ProviderReasoning BehaviorEffort Levels
openaiControllable via reasoning_effort for o-series models (o1, o3, o4-mini)low / medium / high
xaiControllable via reasoning_effort for Grok 3 Think modelslow / medium / high
deepseekAlways-on reasoning for R1 modelsNot configurable
stepfun, stepfun-planAlways-on reasoningNot configurable
kimi, kimi-codingAlways-on reasoningNot configurable
groqAlways-on reasoningNot configurable
mistralAlways-on reasoningNot configurable
perplexityAlways-on reasoningNot configurable
openrouterAlways-on reasoningNot configurable
z, z-apiAlways-on reasoningNot configurable
minimax, minimax-cnAlways-on reasoningNot configurable
mimo, mimo-apiAlways-on reasoningNot configurable
All othersNo reasoning supportSetting is safely ignored

Anthropic supports extended thinking (chain-of-thought) via Prism’s native driver, but this is not controlled through the reasoning_effort parameter. It is handled internally by the driver when supported models are used.

The available effort levels are off, low, medium, and high. Setting the value to off disables reasoning parameters entirely, even for providers that support it.

Reasoning models tend to produce longer, more thorough responses but use significantly more tokens. Use low or medium for routine tasks and reserve high for complex multi-step problems.

Under the hood, KosmoKrator uses two client implementations to communicate with LLM providers. The correct client is selected automatically based on the provider.

The primary client for most providers. Built on Amp HTTP, it sends raw HTTP requests to OpenAI-compatible chat completions endpoints with full async streaming support. Used for:

  • OpenAI, DeepSeek, Groq, Mistral, xAI, OpenRouter, Perplexity
  • Ollama, Kimi, Kimi Coding, MiMo, MiMo API, Z.AI, Z.AI API, StepFun, StepFun Plan
  • All custom providers (OpenAI-compatible endpoints)

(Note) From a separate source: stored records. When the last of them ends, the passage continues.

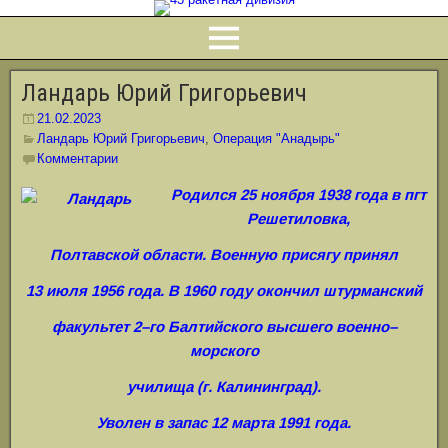
Ландарь Юрий Григорьевич
21.02.2023
Ландарь Юрий Григорьевич
,
Операция "Анадырь"
Комментарии
Родился 25 ноября 1938 года в пгт
Решетиловка,
Полтавской области. Военную присягу принял
13 июля 1956 года. В 1960 году окончил штурманский
факультет 2–го Балтийского высшего военно–
морского
училища (г. Калининград).
Уволен в запас 12 марта 1991 года.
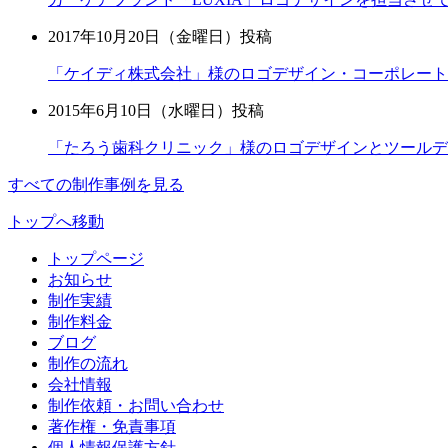
2017年10月20日（金曜日）投稿
「ケイディ株式会社」様のロゴデザイン・コーポレート
2015年6月10日（水曜日）投稿
「たろう歯科クリニック」様のロゴデザインとツールデ
すべての制作事例を見る
トップへ移動
トップページ
お知らせ
制作実績
制作料金
ブログ
制作の流れ
会社情報
制作依頼・お問い合わせ
著作権・免責事項
個人情報保護方針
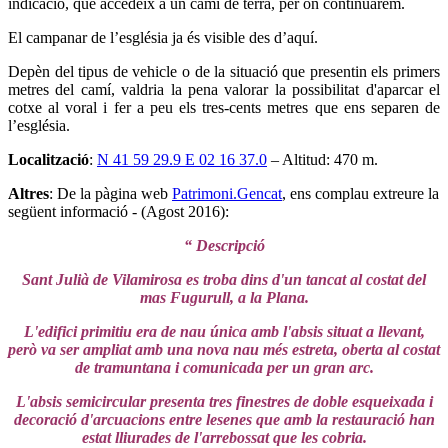
indicació, que accedeix a un camí de terra, per on continuarem.
El campanar de l’església ja és visible des d’aquí.
Depèn del tipus de vehicle o de la situació que presentin els primers
metres del camí, valdria la pena valorar la possibilitat d'aparcar el
cotxe al voral i fer a peu els tres-cents metres que ens separen de
l’església.
Localització
:
N 41 59 29.9 E 02 16 37.0
– Altitud: 470 m.
Altres
: De la pàgina web
Patrimoni.Gencat
, ens complau extreure la
següent informació - (Agost 2016):
“ Descripció
Sant Julià de Vilamirosa es troba dins d'un tancat al costat del
mas Fugurull, a la Plana.
L'edifici primitiu era de nau única amb l'absis situat a llevant,
però va ser ampliat amb una nova nau més estreta, oberta al costat
de tramuntana i comunicada per un gran arc.
L'absis semicircular presenta tres finestres de doble esqueixada i
decoració d'arcuacions entre lesenes que amb la restauració han
estat lliurades de l'arrebossat que les cobria.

A synchronous client backed by the Prism PHP SDK. Used for providers that have native Prism drivers with specialized request/response handling:

  • Anthropic (Claude) — uses Prism’s native Anthropic driver with prompt caching
  • Google Gemini — uses Prism’s native Gemini driver
  • MiniMax, MiniMax CN — uses Prism’s Anthropic-compatible driver (Anthropic-format endpoints)

A decorator that wraps either client, adding automatic retry logic with exponential backoff and jitter. Retries are triggered on:

  • Rate limits (HTTP 429) — honors Retry-After headers from the provider
  • Server errors (HTTP 5xx) — transient provider outages
  • Network failures — connection timeouts, DNS resolution errors

The maximum number of retry attempts is configurable via the max_retries setting. A value of 0 means unlimited retries (the agent keeps trying until the provider responds successfully).